■ **Requirement**
Keyword search on "Results": report each line of the records that contains it.

** Data for this exercise follows **

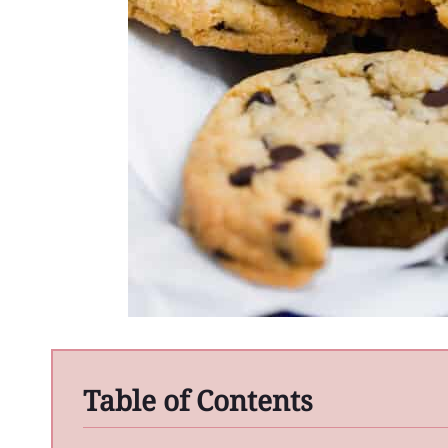
Table of Contents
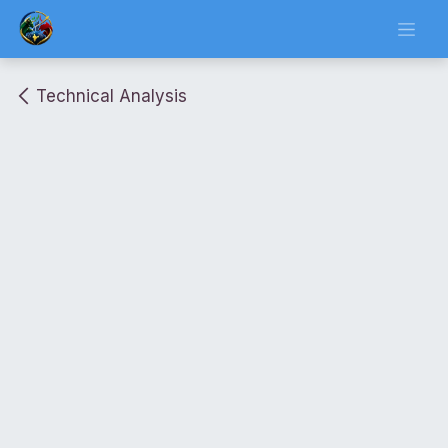
Skip to Content
Technical Analysis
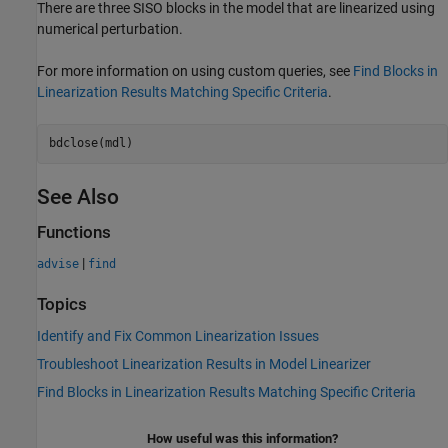
There are three SISO blocks in the model that are linearized using
numerical perturbation.
For more information on using custom queries, see
Find Blocks in
Linearization Results Matching Specific Criteria
.
See Also
Functions
|
advise
find
Topics
Identify and Fix Common Linearization Issues
Troubleshoot Linearization Results in Model Linearizer
Find Blocks in Linearization Results Matching Specific Criteria
How useful was this information?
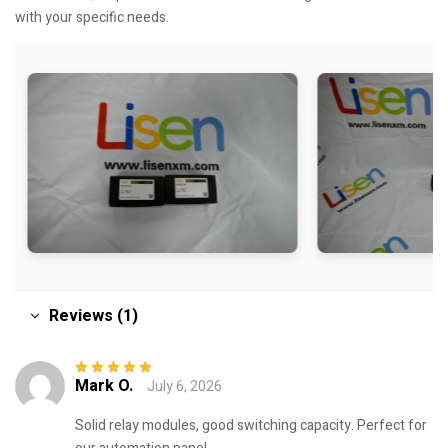
with your specific needs.
Reviews (1)
Mark O.
July 6, 2026
Rated
5
out of
5
Solid relay modules, good switching capacity. Perfect for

** End of Data for this exercise **

■ **Expected answer**
Linearization Results Matching Specific Criteria
Troubleshoot Linearization Results in Model Linearizer
Find Blocks in Linearization Results Matching Specific Criteria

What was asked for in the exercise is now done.